--- The data ---
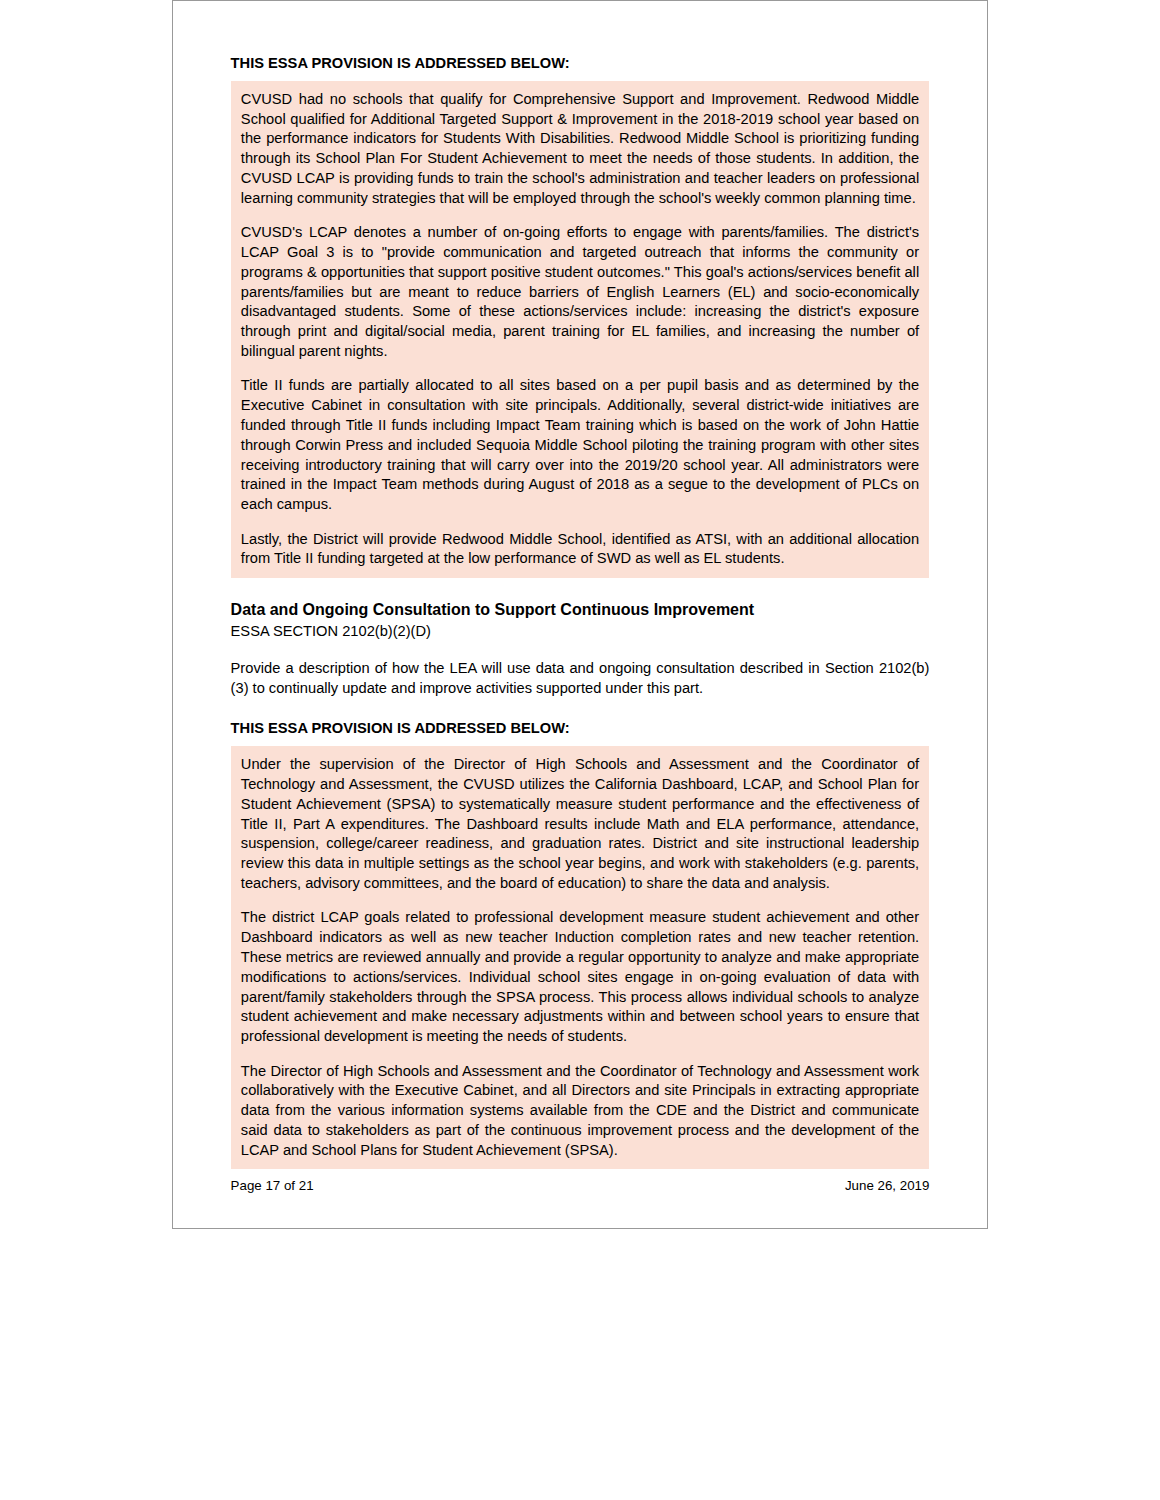THIS ESSA PROVISION IS ADDRESSED BELOW:
CVUSD had no schools that qualify for Comprehensive Support and Improvement. Redwood Middle School qualified for Additional Targeted Support & Improvement in the 2018-2019 school year based on the performance indicators for Students With Disabilities. Redwood Middle School is prioritizing funding through its School Plan For Student Achievement to meet the needs of those students. In addition, the CVUSD LCAP is providing funds to train the school's administration and teacher leaders on professional learning community strategies that will be employed through the school's weekly common planning time.
CVUSD's LCAP denotes a number of on-going efforts to engage with parents/families. The district's LCAP Goal 3 is to "provide communication and targeted outreach that informs the community or programs & opportunities that support positive student outcomes." This goal's actions/services benefit all parents/families but are meant to reduce barriers of English Learners (EL) and socio-economically disadvantaged students. Some of these actions/services include: increasing the district's exposure through print and digital/social media, parent training for EL families, and increasing the number of bilingual parent nights.
Title II funds are partially allocated to all sites based on a per pupil basis and as determined by the Executive Cabinet in consultation with site principals. Additionally, several district-wide initiatives are funded through Title II funds including Impact Team training which is based on the work of John Hattie through Corwin Press and included Sequoia Middle School piloting the training program with other sites receiving introductory training that will carry over into the 2019/20 school year. All administrators were trained in the Impact Team methods during August of 2018 as a segue to the development of PLCs on each campus.
Lastly, the District will provide Redwood Middle School, identified as ATSI, with an additional allocation from Title II funding targeted at the low performance of SWD as well as EL students.
Data and Ongoing Consultation to Support Continuous Improvement
ESSA SECTION 2102(b)(2)(D)
Provide a description of how the LEA will use data and ongoing consultation described in Section 2102(b)(3) to continually update and improve activities supported under this part.
THIS ESSA PROVISION IS ADDRESSED BELOW:
Under the supervision of the Director of High Schools and Assessment and the Coordinator of Technology and Assessment, the CVUSD utilizes the California Dashboard, LCAP, and School Plan for Student Achievement (SPSA) to systematically measure student performance and the effectiveness of Title II, Part A expenditures. The Dashboard results include Math and ELA performance, attendance, suspension, college/career readiness, and graduation rates. District and site instructional leadership review this data in multiple settings as the school year begins, and work with stakeholders (e.g. parents, teachers, advisory committees, and the board of education) to share the data and analysis.
The district LCAP goals related to professional development measure student achievement and other Dashboard indicators as well as new teacher Induction completion rates and new teacher retention. These metrics are reviewed annually and provide a regular opportunity to analyze and make appropriate modifications to actions/services. Individual school sites engage in on-going evaluation of data with parent/family stakeholders through the SPSA process. This process allows individual schools to analyze student achievement and make necessary adjustments within and between school years to ensure that professional development is meeting the needs of students.
The Director of High Schools and Assessment and the Coordinator of Technology and Assessment work collaboratively with the Executive Cabinet, and all Directors and site Principals in extracting appropriate data from the various information systems available from the CDE and the District and communicate said data to stakeholders as part of the continuous improvement process and the development of the LCAP and School Plans for Student Achievement (SPSA).
Page 17 of 21 June 26, 2019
---
- Work instructions -
Reproduce the data above line for line, from its first line through the line containing "CVUSD had no", both ends included, with the pictures omitted and nothing more.

- Task output -
THIS ESSA PROVISION IS ADDRESSED BELOW:
CVUSD had no schools that qualify for Comprehensive Support and Improvement. Redwood Middle School qualified for Additional Targeted Support & Improvement in the 2018-2019 school year based on the performance indicators for Students With Disabilities. Redwood Middle School is prioritizing funding through its School Plan For Student Achievement to meet the needs of those students. In addition, the CVUSD LCAP is providing funds to train the school's administration and teacher leaders on professional learning community strategies that will be employed through the school's weekly common planning time.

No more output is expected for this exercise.